The problem is that no version of reCAPTCHA does what it says on the tin. In November 2023, researchers at Cornell University published a study that found bots could pass reCAPTCHAv2 with more ease and speed than humans. The study also found that the flaws in CAPTCHAv2 were inherited by v3 because “there is no discernible difference between reCAPTCHAv2 and reCAPTCHAv3…hence attacks targeting v2 image/audio challenges are also applicable for those of reCAPTCHAv3.” 

But what about reCAPTCHAv3’s machine learning risk analysis—the whole point behind getting rid of these challenges? Well, in 2019, a team built a reinforcement learning (RL) attack that defeated it with 97% accuracy. Case closed. 

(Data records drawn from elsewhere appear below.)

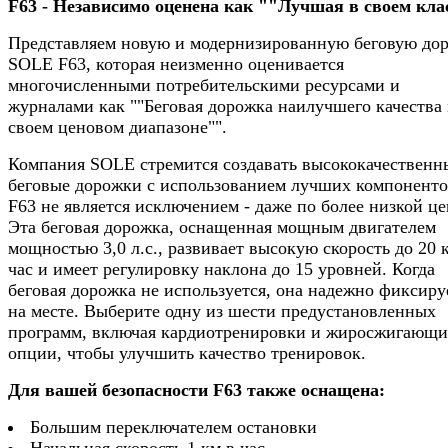
F63 - Независимо оценена как ""Лучшая в своем кла
Представляем новую и модернизированную беговую до
SOLE F63, которая неизменно оценивается
многочисленными потребительскими ресурсами и
журналами как ""Беговая дорожка наилучшего качества 
своем ценовом диапазоне"".
Компания SOLE стремится создавать высококачественн
беговые дорожки с использованием лучших компоненто
F63 не является исключением - даже по более низкой це
Эта беговая дорожка, оснащенная мощным двигателем
мощностью 3,0 л.с., развивает высокую скорость до 20 
час и имеет регулировку наклона до 15 уровней. Когда
беговая дорожка не используется, она надежно фиксиру
на месте. Выберите одну из шести предустановленных
программ, включая кардиотренировки и жиросжигающи
опции, чтобы улучшить качество тренировок.
Для вашей безопасности F63 также оснащена:
Большим переключателем остановки
Начальная скорость 1 км в час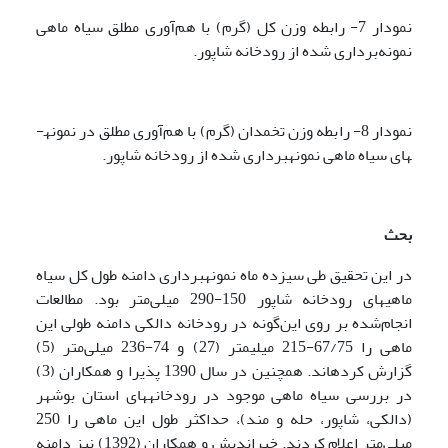
نمودار 7- رابطه وزن کل (گرم) با هم‌آوری مطلق سیاه ماهی
نمونه‌برداری شده از رودخانه شاپور.
نمودار 8- رابطه وزن تخمدان (گرم) با هم‌آوری مطلق در نمونه­
های سیاه ماهی نمونه­برداری شده از رودخانه شاپور.
بحث
در این تحقیق طی سیزده ماه نمونه­برداری دامنه طول کل سیاه
ماهی­های رودخانه شاپور 150-290 میلی‌متر بود. مطالعات
انجام‌شده بر روی این‌گونه در رودخانه دالکی دامنه طولی این
ماهی را 67/75-215 میلیمتر (27) و 74-236 میلی‌متر (5)
گزارش کرده­اند. همچنین در سال 1390 پذیرا و همکاران (3)
در بررسی سیاه ماهی موجود در رودخانه­های استان بوشهر
(دالکی، شاپور، حله و مند)، حداکثر طول این ماهی را 250
میلی‌متر اعلام کردند. خیراندیش و همکاران (1392) نیز دامنه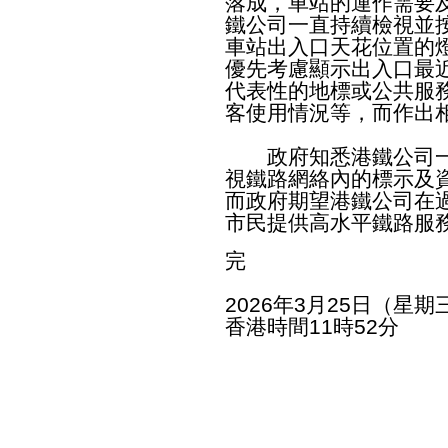
落成，車站的運作需要
鐵公司一直持續檢視並
車站出入口天花位置的
優先考慮顯示出入口最
代表性的地標或公共服
客使用情況等，而作出
政府知悉港鐵公司一
視鐵路網絡內的標示及
而政府期望港鐵公司在
市民提供高水平鐵路服
完
2026年3月25日（星期
香港時間11時52分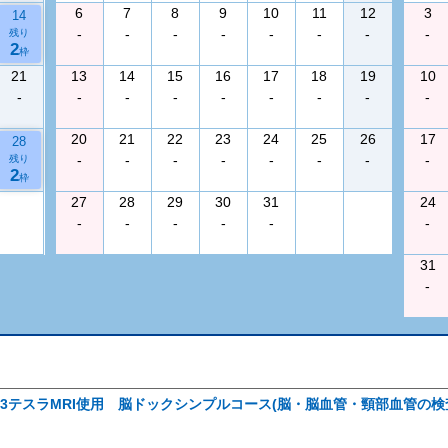
6
7
8
9
10
11
12
3
14
-
-
-
-
-
-
-
-
残り
2
枠
21
13
14
15
16
17
18
19
10
-
-
-
-
-
-
-
-
-
20
21
22
23
24
25
26
17
28
-
-
-
-
-
-
-
-
残り
2
枠
27
28
29
30
31
24
-
-
-
-
-
-
31
-
3テスラMRI使用 脳ドックシンプルコース(脳・脳血管・頸部血管の検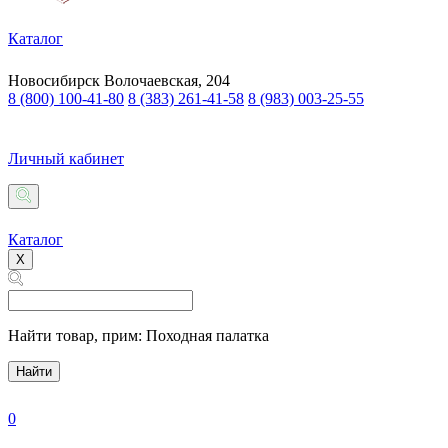
Каталог
Новосибирск
Волочаевская, 204
8 (800) 100-41-80
8 (383) 261-41-58
8 (983) 003-25-55
Личный кабинет
Каталог
X
Найти товар,
прим: Походная палатка
Найти
0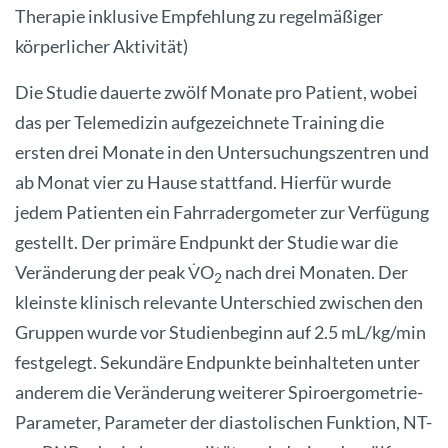
Therapie inklusive Empfehlung zu regelmäßiger
körperlicher Aktivität)
Die Studie dauerte zwölf Monate pro Patient, wobei
das per Telemedizin aufgezeichnete Training die
ersten drei Monate in den Untersuchungszentren und
ab Monat vier zu Hause stattfand. Hierfür wurde
jedem Patienten ein Fahrradergometer zur Verfügung
gestellt. Der primäre Endpunkt der Studie war die
Veränderung der peak V̇O
nach drei Monaten. Der
2
kleinste klinisch relevante Unterschied zwischen den
Gruppen wurde vor Studienbeginn auf 2.5 mL/kg/min
festgelegt. Sekundäre Endpunkte beinhalteten unter
anderem die Veränderung weiterer Spiroergometrie-
Parameter, Parameter der diastolischen Funktion, NT-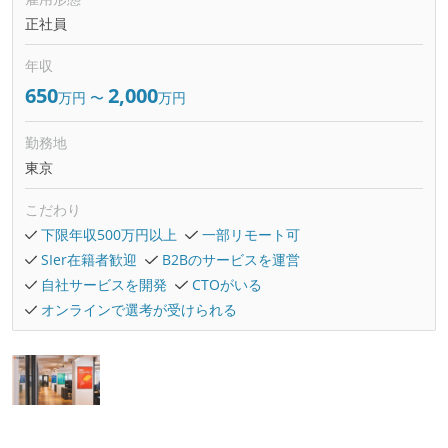
正社員
年収
650
2,000
万円
〜
万円
勤務地
東京
こだわり
下限年収500万円以上
一部リモート可
SIer在籍者歓迎
B2Bのサービスを運営
自社サービスを開発
CTOがいる
オンラインで選考が受けられる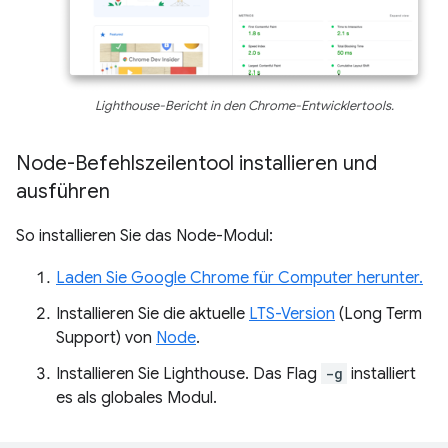
Lighthouse-Bericht in den Chrome-Entwicklertools.
Node-Befehlszeilentool installieren und
ausführen
So installieren Sie das Node-Modul:
Laden Sie Google Chrome für Computer herunter.
Installieren Sie die aktuelle
LTS-Version
(Long Term
Support) von
Node
.
Installieren Sie Lighthouse. Das Flag
-g
installiert
es als globales Modul.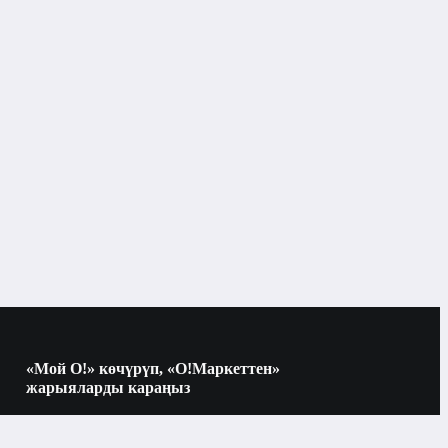
Телевизорлор
Бишкек
Телевизорлор
о жабдуулар
Konka
«Мой О!» көчүрүп, «О!Маркеттен»
жарыяларды караңыз
Көчүрүү үчүн камераны QR-кодго
багыттаңыз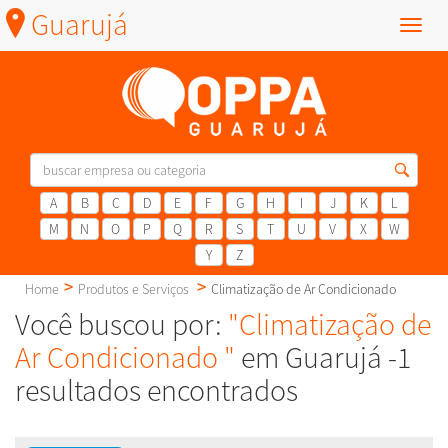
Guarujá
Menu
A
B
C
D
E
F
G
H
I
J
K
L
M
N
O
P
Q
R
S
T
U
V
X
W
Y
Z
Home
Produtos e Serviços
Climatização de Ar Condicionado
Você buscou por:
"Climatização de
Ar Condicionado "
em Guarujá -1
resultados encontrados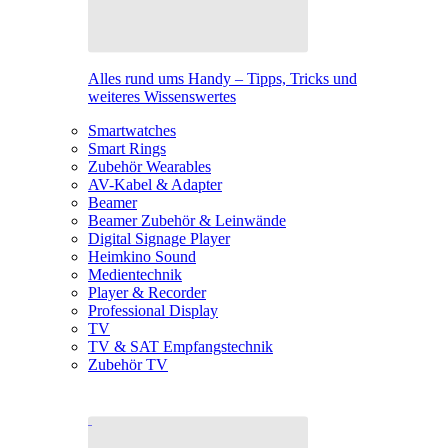
Alles rund ums Handy – Tipps, Tricks und
weiteres Wissenswertes
Smartwatches
Smart Rings
Zubehör Wearables
AV-Kabel & Adapter
Beamer
Beamer Zubehör & Leinwände
Digital Signage Player
Heimkino Sound
Medientechnik
Player & Recorder
Professional Display
TV
TV & SAT Empfangstechnik
Zubehör TV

Assuming Google was aware of these flaws, the researchers questioned why it had not deprecated the tool. Their answer came with another finding: reCAPTCHA extensively tracks users’ data, including cookies, browser history, and browser environment (such as device settings and mouse movements). This data is ripe for targeted advertising, but Google claims it does not use it—an impressive, if out of character, feat of willpower for a company that has not been able to stop itself in the past. Nonetheless, users are not informed that such data is collected by Google. 

A post-privacy era 

Arguably, reCAPTCHA’s data collection goes against the spirit of the EU’s General Data Protection Regulation (GDPR), which stipulates that user information is given freely.

For example, the data reCAPTCHA collects is hardly done voluntarily, especially when the tool is installed on work, school, or public websites—sites that users are required to access as part of earning a wage or receiving an education. Notably, in September 2024, an Austrian federal court moved to ban reCAPTCHA, finding that it violated users’ privacy rights under GDRP. 

At this point, you might find yourself asking, so what? We all know our data is being collected, even if we do not necessarily understand how. Given the sheer volume of data produced, it might be vain to believe Google is watching you specifically—algorithms, after all, are about prediction and profit, not voyeurism.

reCAPTCHA un-optional extras

However, reCAPTCHA is an instance where extra data is being created, virtually out of thin air, which users are then locked into giving up, all the while offering less and less security for web hosts in return; the relationship is entirely asymmetric. 

Maybe Google knew from the start that advances in bot intelligence would eventually render reCAPTCHA obsolete. But rather than mothballing the tool altogether, the company decided (quite sensibly) to make something out of it.

Whether the tool is a double agent for enhanced targeted advertising, an alibi for yet more grey-area data collection, or simply a way to extort profit from web hosts on a more hostile Internet, reCAPTCHA leaves us with an embarrassing question: Who are the real tools?